China leaves benchmark lending rate unchanged for second straight month

FILE PHOTO: Headquarters of the PBOC, the central bank, is pictured in Beijing·Reuters

SHANGHAI (Reuters) - China left its benchmark lending rate unchanged for the second straight month at its June fixing on Monday, matching market expectations, after the central bank kept borrowing costs on medium-term loans steady last week.

The one-year loan prime rate (LPR) remained at 3.85% from last month's fixing, while the five-year LPR was also steady at 4.65% from previously.

The move in the LPR affects the price lenders charge corporates and households for loans, and the five-year rate influences the pricing of mortgages.

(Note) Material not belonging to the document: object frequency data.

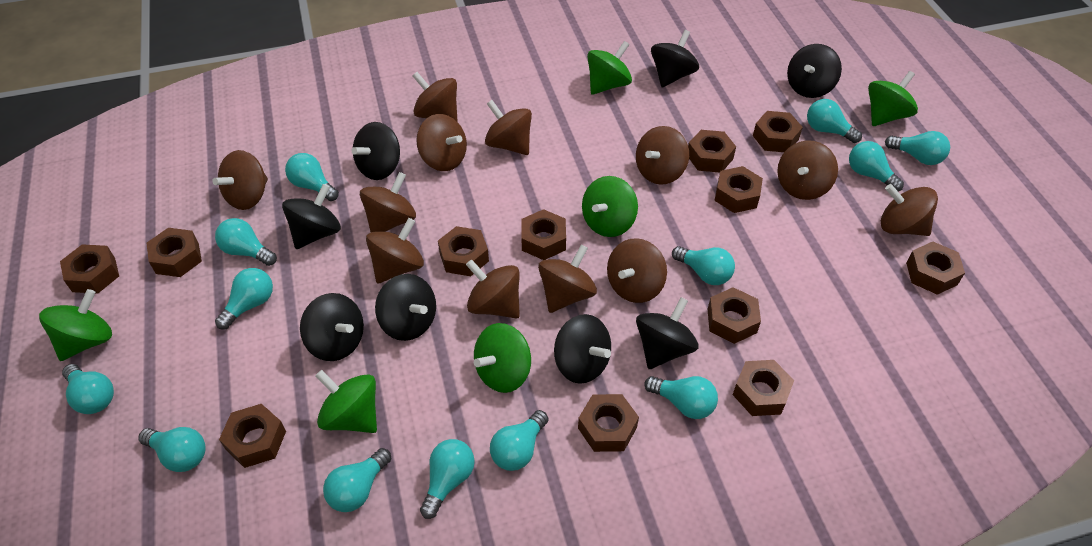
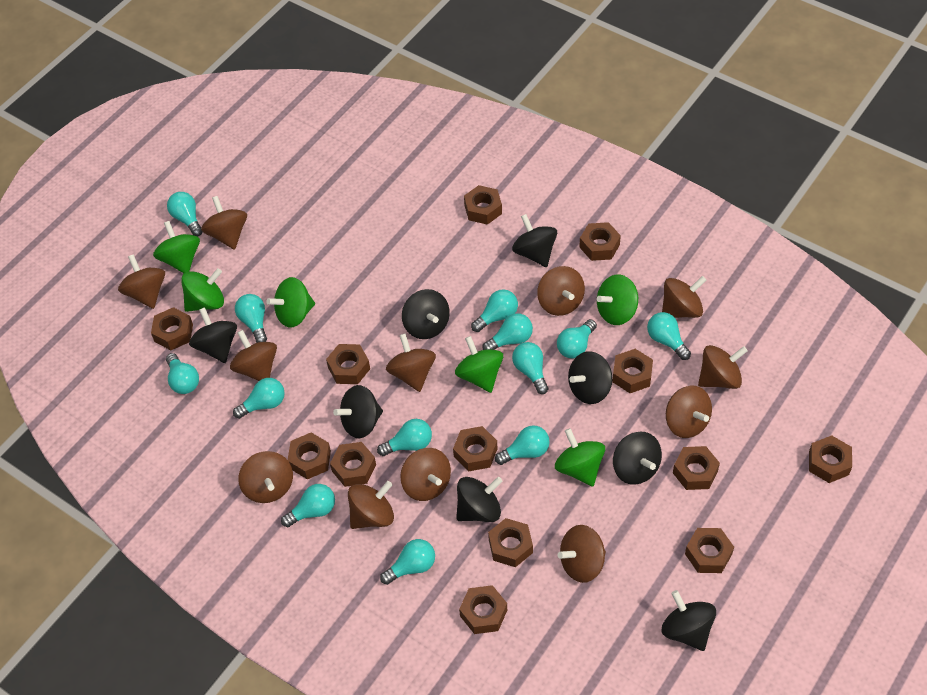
brown nut: [60,244,119,294] [146,228,202,277] [219,404,286,468] [438,226,489,276] [521,209,566,260] [578,394,639,452] [688,130,736,173] [708,287,761,344] [714,166,763,213] [733,360,794,416] [753,111,803,152] [906,242,965,295] = 12 -> [151,307,193,350] [288,432,331,479] [326,344,370,384] [330,442,376,487] [453,426,497,472] [459,585,507,634] [464,185,502,225] [488,518,533,567] [579,222,621,261] [612,349,653,393] [673,446,720,490] [685,528,734,573] [809,435,852,483] = 13

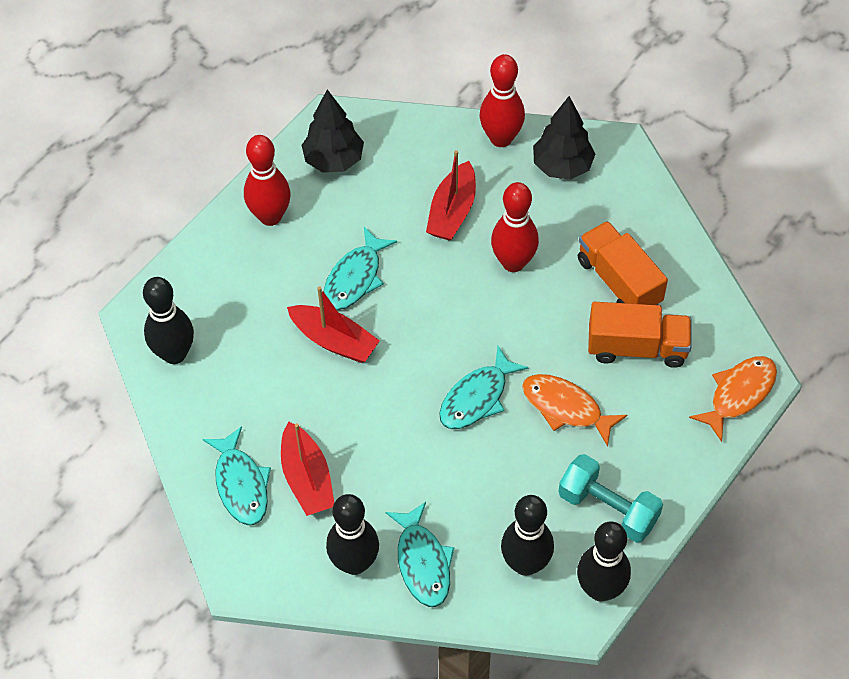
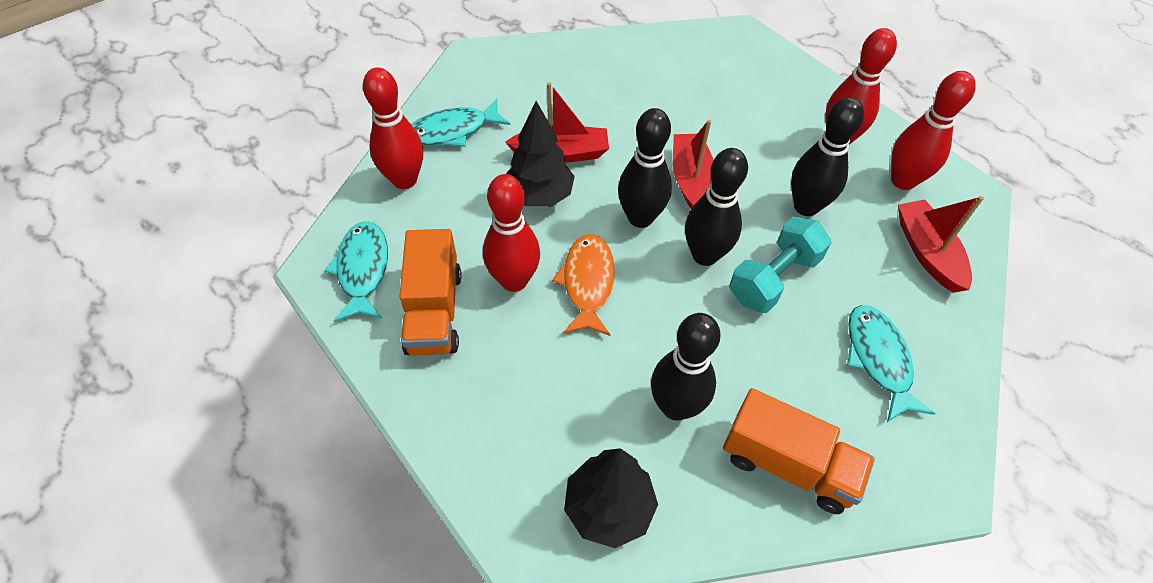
orange fish: [522,374,627,447] [689,356,777,442] = 2 -> [552,234,615,336] = 1
red bowling pin: [244,135,290,226] [480,54,525,147] [491,182,539,272] = 3 -> [363,68,423,189] [483,174,540,292] [825,28,897,145] [891,71,976,190] = 4
turquoise fish: [203,426,271,525] [324,227,397,310] [386,502,454,607] [439,346,529,429] = 4 -> [324,221,388,322] [411,99,510,147] [847,305,936,422] = 3

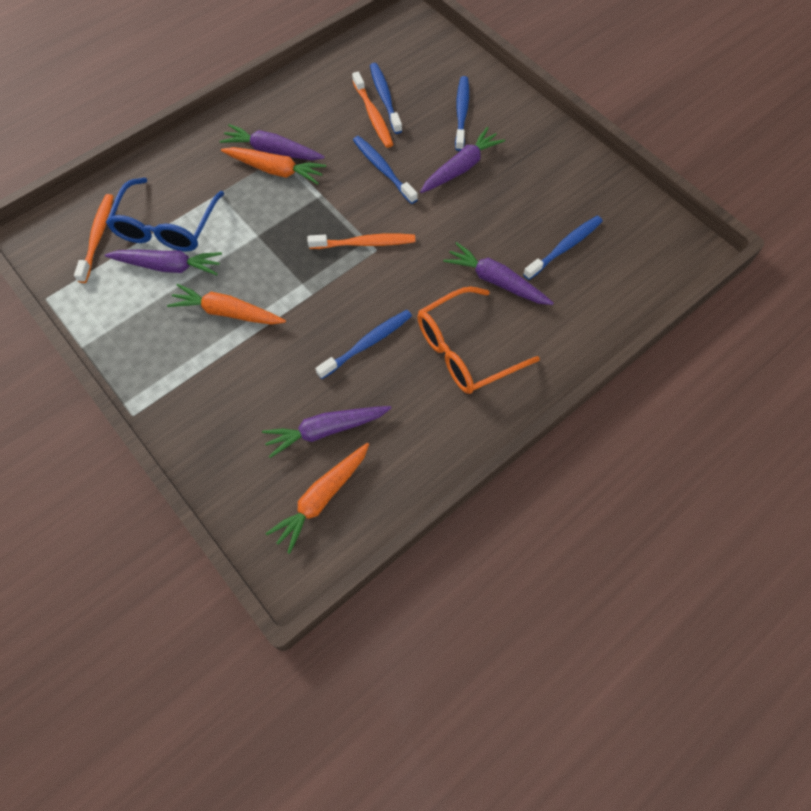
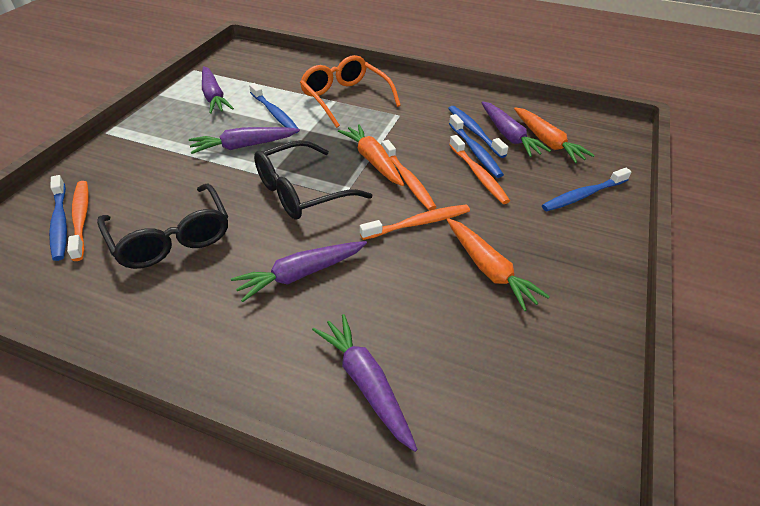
black glasses: none = 0 -> [97,183,228,269] [254,140,372,220] = 2
blue glasses: [106,178,224,252] = 1 -> none = 0
orange toothbrush: [74,194,114,283] [307,234,415,249] [352,72,394,148] = 3 -> [67,181,89,261] [360,205,470,240] [382,140,436,211] [449,135,510,204] = 4

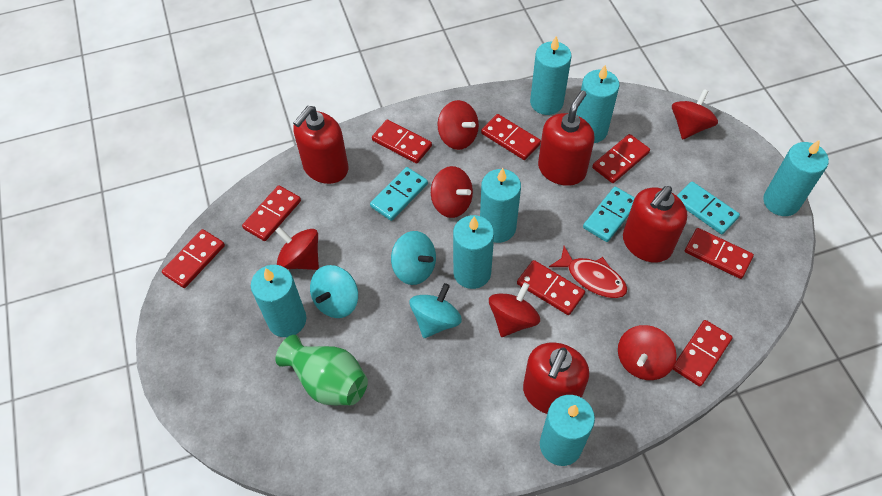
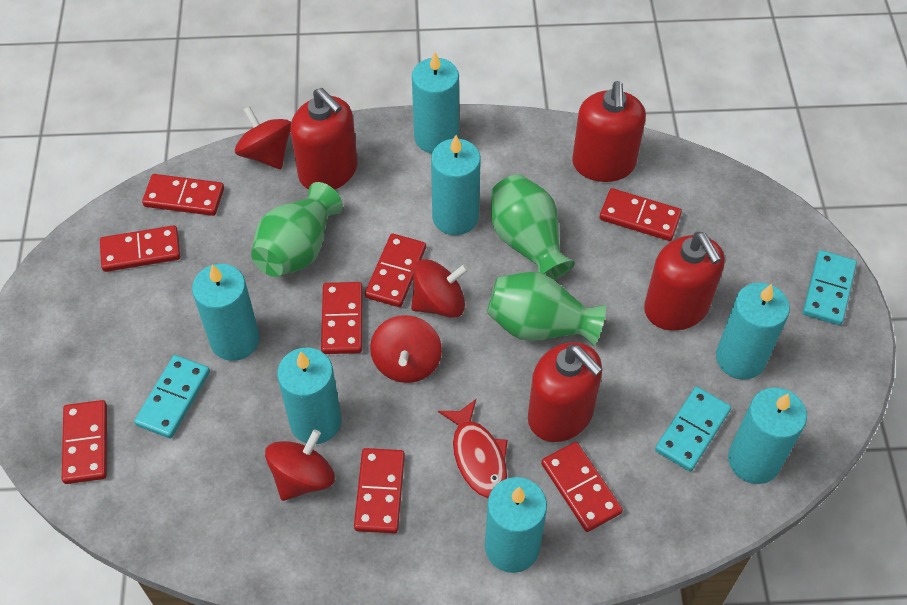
green vase: [276,335,368,405] = 1 -> [251,182,343,277] [487,272,606,346] [491,174,575,280] = 3
red spinning top: [275,227,319,270] [431,166,473,218] [438,100,479,150] [489,282,540,337] [618,325,677,380] [672,89,718,140] = 6 -> [235,106,291,169] [265,429,335,501] [370,315,442,383] [411,259,469,318] = 4
turquoise spinning top: [310,265,358,318] [391,231,436,285] [410,283,462,338] = 3 -> none = 0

A Reuters survey of traders and analysts conducted last week showed more than 70% of all participants expected China to keep the lending benchmark unchanged this month. Only 20% of all respondents predicted a marginal cut to one-year LPR.

The PBOC rolled over some maturing medium-term loans last week while keeping interest rates unchanged for the second straight month in a row.

The medium-term lending facility (MLF), one of the PBOC's main tools in managing longer-term liquidity in the banking system, serves as a guide for the new LPR. The interest rate on one-year MLF stands at 2.95%.

The LPR is a lending reference rate set monthly by 18 banks. The PBOC revamped the mechanism to price LPR in August 2019, loosely pegging it to the MLF rate.